Item-based Collaborative filtering (Item-based CF) is more an available method than the user-based Collaborative filtering. The reason is that items are more static than users. Users may change their personal interests or actions in a short period of time. Whereas, products will not change that much, thus leading to lower compute times. Moreover, by using item-based CF, data can be computed offline and without frequent model re-training [6]. In this system, instead of finding a relationship between uses, items used such as vegetables or meat are compared with each other so that it will be easier to make recommendations.

Another Content-based filtering technique recommends items to users according to the interests of the users. The system first identifies the properties of the items to construct item profiles and then establishes the user profile of the interests based on one’s past behaviors such as purchases and ratings. Then items with profiles similar to or contained in the user profile are recommended to users. Therefore, content-based filtering has the advantages that it caters to the preferences of the users [7].

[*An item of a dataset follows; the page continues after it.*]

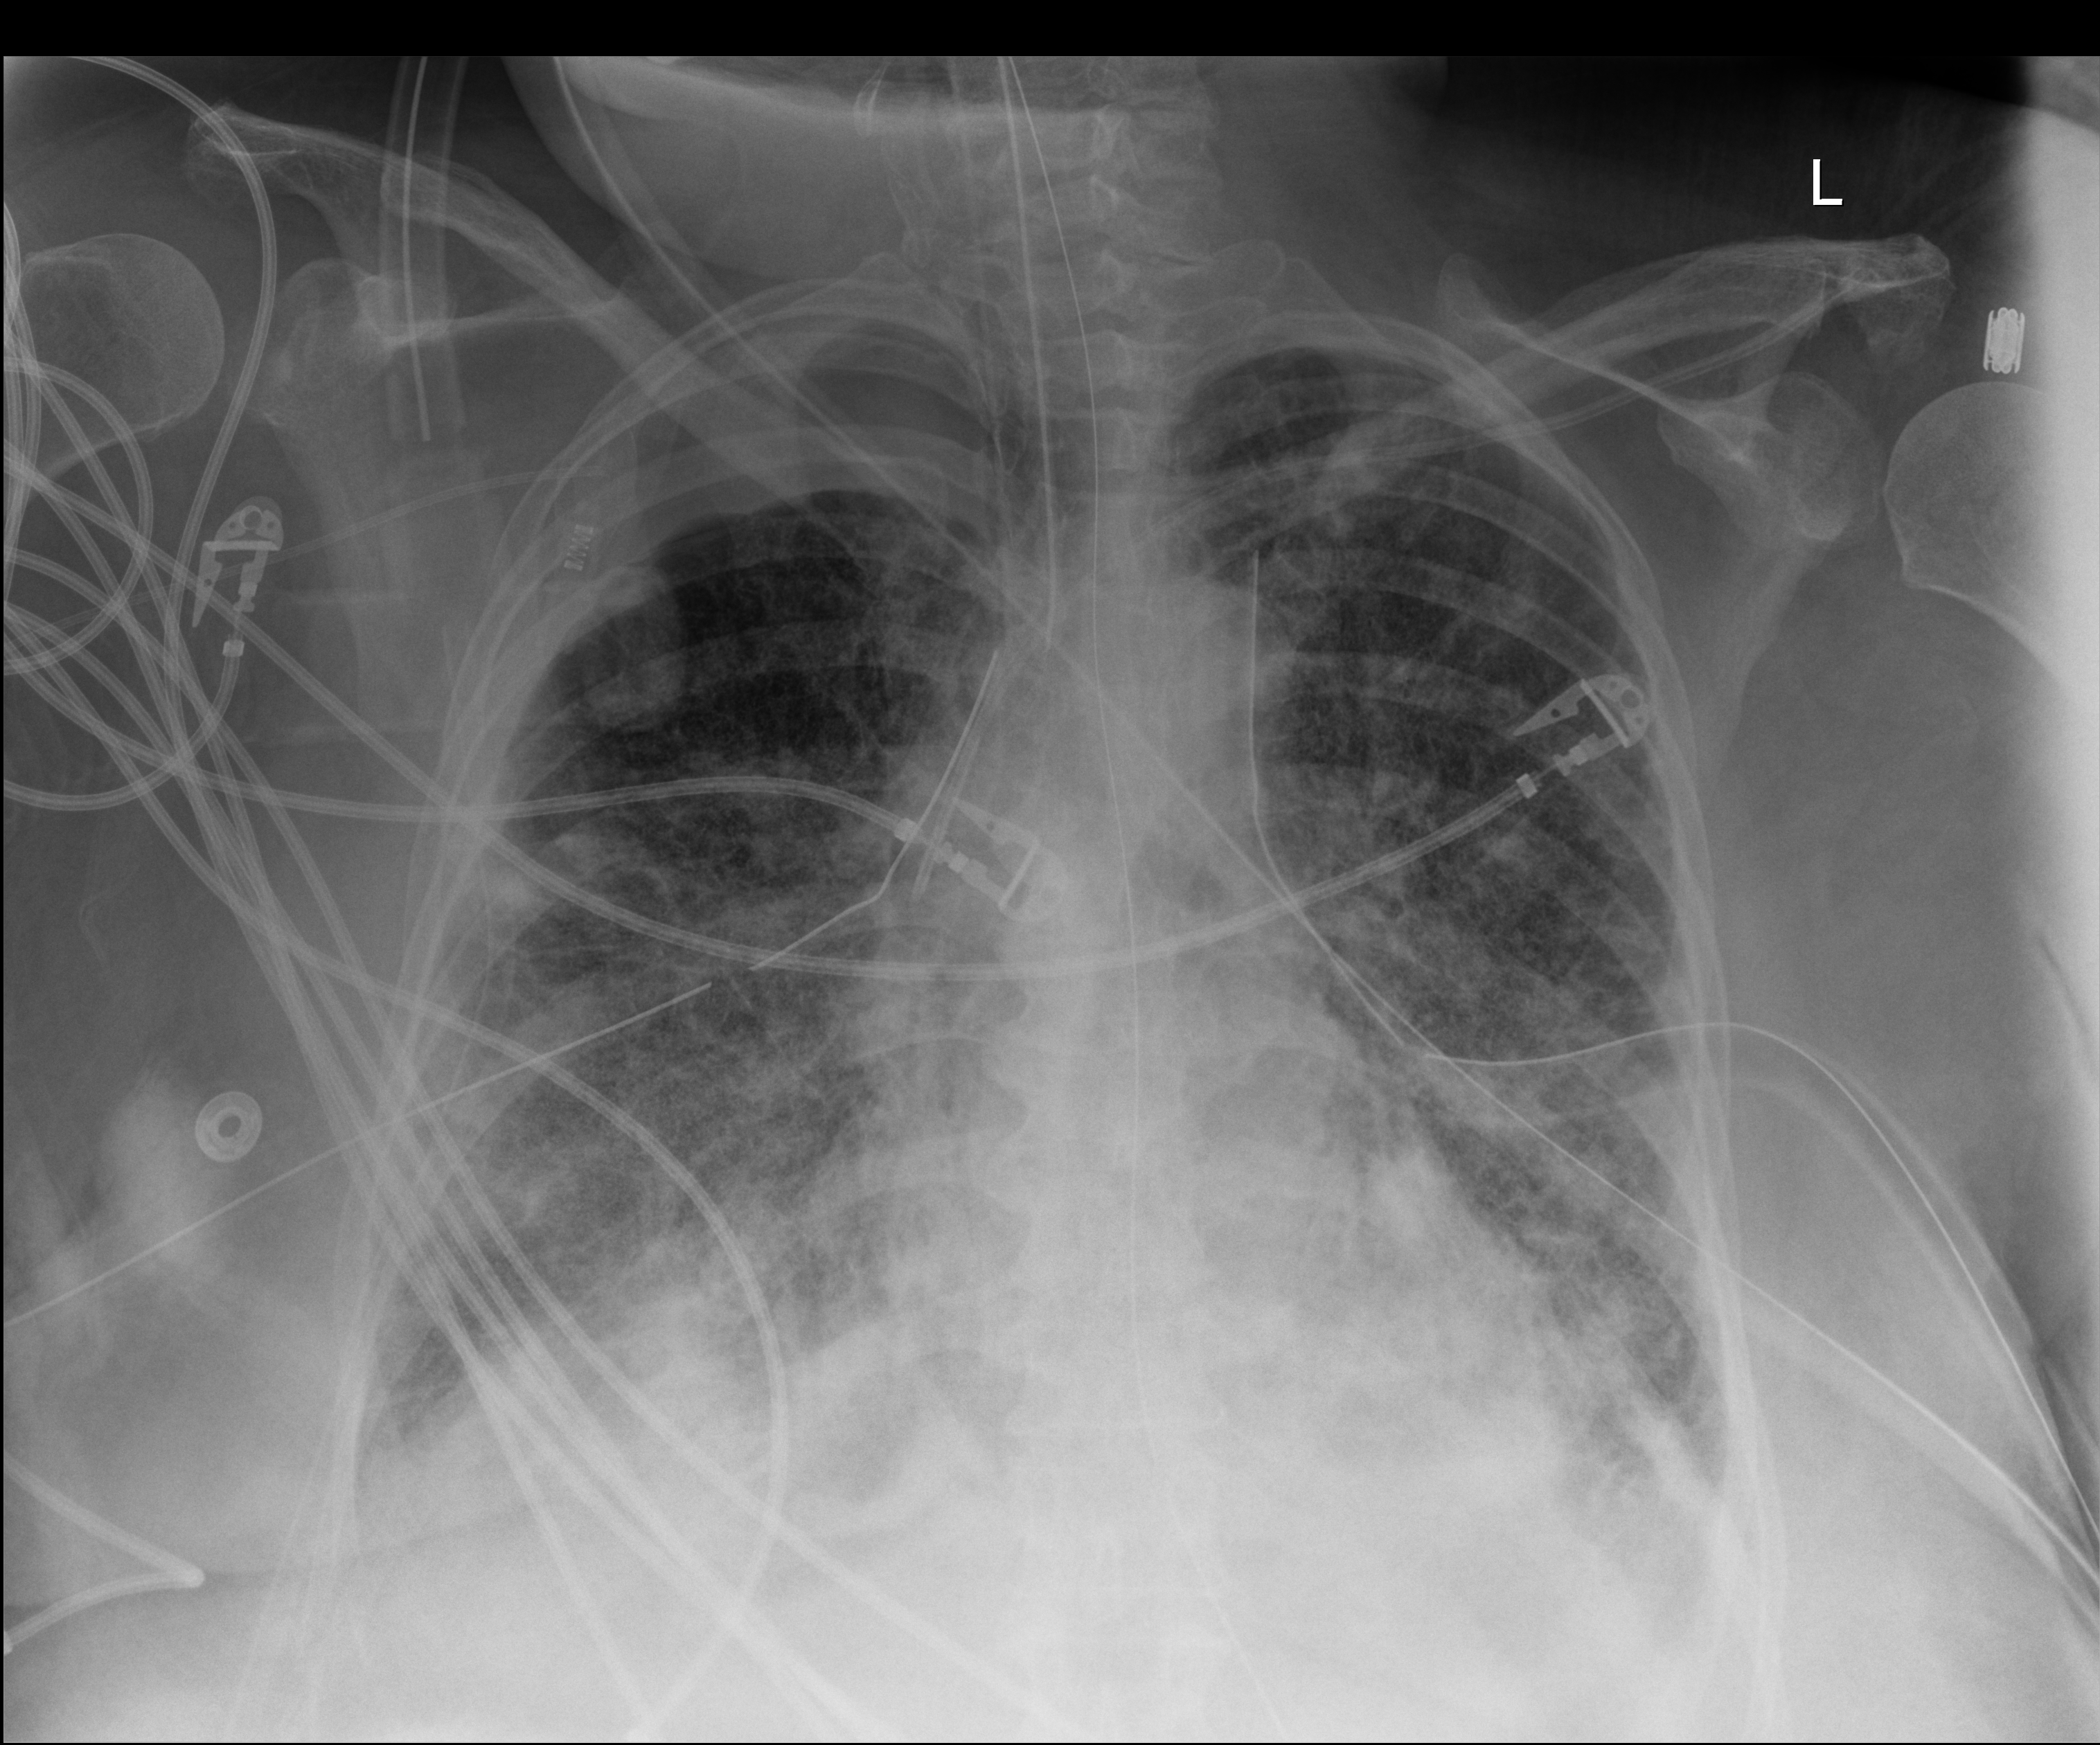
Chest X-ray (portable); anteroposterior (AP) projection. Female patient hospitalised with COVID-19, age 60–74 years.
Hospital-stay facts (about this admission, not read from this image; timing relative to this image not recorded): admitted to intensive care during this hospital stay: yes; chronic kidney disease (admission record): no.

However, the primary problem with content-based filtering is that it could not explore the potential interests of the users. With only past behaviors of the users as the source of information, content-based filtering could only recommend the items consistent with the detected interests of the users. Another problem is that the features of items might be hard to obtain [8,9].

Both content-based recommendation and collaborative filtering have strengths and weaknesses. A hybrid recommendation system combining content-based recommendation and collaborative filtering could recommend both novel and familiar products to uses [7].

Keywords, as a succinct representation of a document’s contents, are extracted as the tags for the content-based recommendation [10]. Keyword Extraction, as a method that analyzes those keywords in a paragraph by using several functions such as textblob and tf-idf, is now used in many online platforms whose information is always short and have poor tags [11].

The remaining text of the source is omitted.